> Text section:
Susanna KearsleyMARIANA
Back when MARIANA was first published, in the early 1990s, most paperback originals (as books published first in mass market paperback format were called) had only a few weeks or months of life in which to find their readers, before they were shunted off the bookstore shelves by the next season’s new releases, so it’s always heartening to see a book that came and went so briefly get a second chance to find the readers who might like it.

But with each re-release, there always comes that moment when the proofs arrive to be corrected, and I read a sentence over and I see its flaws in hindsight, and I wonder whether I should maybe change it, just a little.

The Russian writer Tolstoy once confided to his friend, Aleksandr Borisovich Goldenweiser: “I scarcely ever reread my published writings, but if by chance I come across a page, it always strikes me: all this must be rewritten; this is how I should have written it.”

> Record set:

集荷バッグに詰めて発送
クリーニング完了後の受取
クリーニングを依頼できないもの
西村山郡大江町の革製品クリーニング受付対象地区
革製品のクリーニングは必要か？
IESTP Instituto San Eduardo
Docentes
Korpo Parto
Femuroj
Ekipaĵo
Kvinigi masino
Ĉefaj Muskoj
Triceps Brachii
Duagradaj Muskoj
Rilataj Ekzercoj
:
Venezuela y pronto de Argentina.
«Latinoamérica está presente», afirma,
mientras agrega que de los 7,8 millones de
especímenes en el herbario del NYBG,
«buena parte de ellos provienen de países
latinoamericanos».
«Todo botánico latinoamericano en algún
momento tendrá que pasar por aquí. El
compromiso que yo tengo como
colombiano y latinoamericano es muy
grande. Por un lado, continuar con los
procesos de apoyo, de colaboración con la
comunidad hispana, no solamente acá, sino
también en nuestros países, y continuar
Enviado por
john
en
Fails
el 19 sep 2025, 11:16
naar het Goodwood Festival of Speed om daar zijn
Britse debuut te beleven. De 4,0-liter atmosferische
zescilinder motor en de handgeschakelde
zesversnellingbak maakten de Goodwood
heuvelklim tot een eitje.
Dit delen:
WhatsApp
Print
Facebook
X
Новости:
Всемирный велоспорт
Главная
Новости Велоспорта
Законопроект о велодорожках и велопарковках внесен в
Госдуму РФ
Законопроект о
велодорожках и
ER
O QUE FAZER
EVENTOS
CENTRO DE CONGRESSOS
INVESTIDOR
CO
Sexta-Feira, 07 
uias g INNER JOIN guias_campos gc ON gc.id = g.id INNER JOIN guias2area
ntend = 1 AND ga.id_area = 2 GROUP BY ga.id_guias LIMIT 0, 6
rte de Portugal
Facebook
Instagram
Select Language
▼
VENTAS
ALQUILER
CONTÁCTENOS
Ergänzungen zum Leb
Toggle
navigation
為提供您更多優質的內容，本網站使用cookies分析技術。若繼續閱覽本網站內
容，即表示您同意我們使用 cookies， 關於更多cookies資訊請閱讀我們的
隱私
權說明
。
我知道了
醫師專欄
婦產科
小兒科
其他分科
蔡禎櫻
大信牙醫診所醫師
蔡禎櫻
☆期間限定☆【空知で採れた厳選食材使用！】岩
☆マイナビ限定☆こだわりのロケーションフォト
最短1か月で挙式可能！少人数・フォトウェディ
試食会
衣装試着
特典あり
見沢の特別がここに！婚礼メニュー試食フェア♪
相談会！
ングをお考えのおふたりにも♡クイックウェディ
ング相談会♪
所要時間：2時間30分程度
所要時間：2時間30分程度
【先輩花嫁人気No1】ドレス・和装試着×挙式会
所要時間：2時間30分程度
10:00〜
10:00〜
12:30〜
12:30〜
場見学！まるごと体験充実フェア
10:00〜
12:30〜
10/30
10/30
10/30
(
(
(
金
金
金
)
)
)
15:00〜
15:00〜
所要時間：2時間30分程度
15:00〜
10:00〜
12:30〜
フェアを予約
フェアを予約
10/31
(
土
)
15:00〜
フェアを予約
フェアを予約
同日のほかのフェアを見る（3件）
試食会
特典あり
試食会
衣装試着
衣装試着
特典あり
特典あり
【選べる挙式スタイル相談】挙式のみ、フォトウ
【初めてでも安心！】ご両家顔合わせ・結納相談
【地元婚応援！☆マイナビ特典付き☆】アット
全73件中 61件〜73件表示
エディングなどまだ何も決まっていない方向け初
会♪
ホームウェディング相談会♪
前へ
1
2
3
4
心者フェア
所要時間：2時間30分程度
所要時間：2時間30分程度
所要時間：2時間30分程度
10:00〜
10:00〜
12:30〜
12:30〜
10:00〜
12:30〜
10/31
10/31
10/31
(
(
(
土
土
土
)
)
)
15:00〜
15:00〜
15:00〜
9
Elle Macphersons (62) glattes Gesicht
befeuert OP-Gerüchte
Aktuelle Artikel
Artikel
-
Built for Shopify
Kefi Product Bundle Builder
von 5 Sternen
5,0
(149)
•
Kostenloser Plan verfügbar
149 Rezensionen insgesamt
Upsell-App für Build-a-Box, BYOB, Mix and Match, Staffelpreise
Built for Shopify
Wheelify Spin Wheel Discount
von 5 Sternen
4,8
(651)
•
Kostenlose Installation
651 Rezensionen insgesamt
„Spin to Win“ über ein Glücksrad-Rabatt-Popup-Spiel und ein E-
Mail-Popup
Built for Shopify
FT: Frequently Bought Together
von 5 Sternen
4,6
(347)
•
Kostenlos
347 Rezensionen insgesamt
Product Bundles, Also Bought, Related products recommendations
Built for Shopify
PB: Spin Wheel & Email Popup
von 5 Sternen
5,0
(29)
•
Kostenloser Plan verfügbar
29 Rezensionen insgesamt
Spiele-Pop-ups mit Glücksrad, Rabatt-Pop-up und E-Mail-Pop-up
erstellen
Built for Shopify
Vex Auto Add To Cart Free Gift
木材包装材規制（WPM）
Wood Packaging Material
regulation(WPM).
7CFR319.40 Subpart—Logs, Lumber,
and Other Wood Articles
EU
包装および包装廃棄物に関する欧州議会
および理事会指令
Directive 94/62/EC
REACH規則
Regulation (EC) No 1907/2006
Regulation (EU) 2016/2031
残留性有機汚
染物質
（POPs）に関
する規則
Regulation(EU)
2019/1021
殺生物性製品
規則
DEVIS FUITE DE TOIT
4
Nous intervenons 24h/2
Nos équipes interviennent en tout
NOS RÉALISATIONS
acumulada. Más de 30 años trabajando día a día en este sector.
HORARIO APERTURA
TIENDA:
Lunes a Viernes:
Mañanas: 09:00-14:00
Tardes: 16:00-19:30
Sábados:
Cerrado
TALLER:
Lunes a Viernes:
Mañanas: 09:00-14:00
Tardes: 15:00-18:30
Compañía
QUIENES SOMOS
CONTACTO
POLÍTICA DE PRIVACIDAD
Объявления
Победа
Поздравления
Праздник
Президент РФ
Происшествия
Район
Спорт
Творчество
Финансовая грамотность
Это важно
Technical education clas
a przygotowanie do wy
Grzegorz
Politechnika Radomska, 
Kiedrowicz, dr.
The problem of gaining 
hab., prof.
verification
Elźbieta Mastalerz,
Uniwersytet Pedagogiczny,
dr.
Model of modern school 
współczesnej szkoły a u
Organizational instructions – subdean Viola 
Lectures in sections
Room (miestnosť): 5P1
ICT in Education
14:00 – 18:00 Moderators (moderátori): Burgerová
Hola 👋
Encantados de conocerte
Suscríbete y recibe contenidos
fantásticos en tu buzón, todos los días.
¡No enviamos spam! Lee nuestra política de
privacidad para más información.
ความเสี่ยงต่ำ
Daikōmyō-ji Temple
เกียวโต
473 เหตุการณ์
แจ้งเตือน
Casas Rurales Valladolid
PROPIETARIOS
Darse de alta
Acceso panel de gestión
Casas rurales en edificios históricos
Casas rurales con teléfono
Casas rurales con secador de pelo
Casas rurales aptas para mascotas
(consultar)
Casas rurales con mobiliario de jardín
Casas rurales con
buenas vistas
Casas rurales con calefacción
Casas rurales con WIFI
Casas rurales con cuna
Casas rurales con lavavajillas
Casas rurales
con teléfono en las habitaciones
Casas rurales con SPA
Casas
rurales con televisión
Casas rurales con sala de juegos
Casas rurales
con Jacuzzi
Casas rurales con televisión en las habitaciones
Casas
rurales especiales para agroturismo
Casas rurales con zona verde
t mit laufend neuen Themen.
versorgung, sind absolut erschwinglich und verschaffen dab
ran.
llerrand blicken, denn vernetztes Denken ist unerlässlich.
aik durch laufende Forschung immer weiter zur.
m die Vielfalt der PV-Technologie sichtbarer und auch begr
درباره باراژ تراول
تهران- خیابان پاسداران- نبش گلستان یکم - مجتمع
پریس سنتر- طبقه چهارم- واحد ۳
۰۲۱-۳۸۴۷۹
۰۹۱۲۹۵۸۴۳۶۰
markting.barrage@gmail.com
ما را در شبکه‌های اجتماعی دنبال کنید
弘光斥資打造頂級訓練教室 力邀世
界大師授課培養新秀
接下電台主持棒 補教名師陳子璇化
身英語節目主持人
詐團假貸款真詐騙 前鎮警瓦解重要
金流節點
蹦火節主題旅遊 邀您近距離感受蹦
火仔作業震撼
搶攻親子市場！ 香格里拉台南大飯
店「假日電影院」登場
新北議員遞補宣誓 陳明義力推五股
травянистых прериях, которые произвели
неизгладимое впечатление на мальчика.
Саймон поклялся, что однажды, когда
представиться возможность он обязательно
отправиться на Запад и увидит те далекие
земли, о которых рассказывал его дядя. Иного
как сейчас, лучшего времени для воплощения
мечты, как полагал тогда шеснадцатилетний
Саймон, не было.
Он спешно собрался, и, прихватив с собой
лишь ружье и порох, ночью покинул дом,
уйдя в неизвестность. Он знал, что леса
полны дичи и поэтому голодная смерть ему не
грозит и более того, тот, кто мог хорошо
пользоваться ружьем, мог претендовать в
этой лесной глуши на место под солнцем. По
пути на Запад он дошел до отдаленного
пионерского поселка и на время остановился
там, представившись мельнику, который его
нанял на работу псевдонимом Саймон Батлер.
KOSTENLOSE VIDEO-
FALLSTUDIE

> Task goal: Copy the passage on MARIANA's re-release from "But with each" up to and including "just a little.". The records aren't needed here.

> Solution:
But with each re-release, there always comes that moment when the proofs arrive to be corrected, and I read a sentence over and I see its flaws in hindsight, and I wonder whether I should maybe change it, just a little.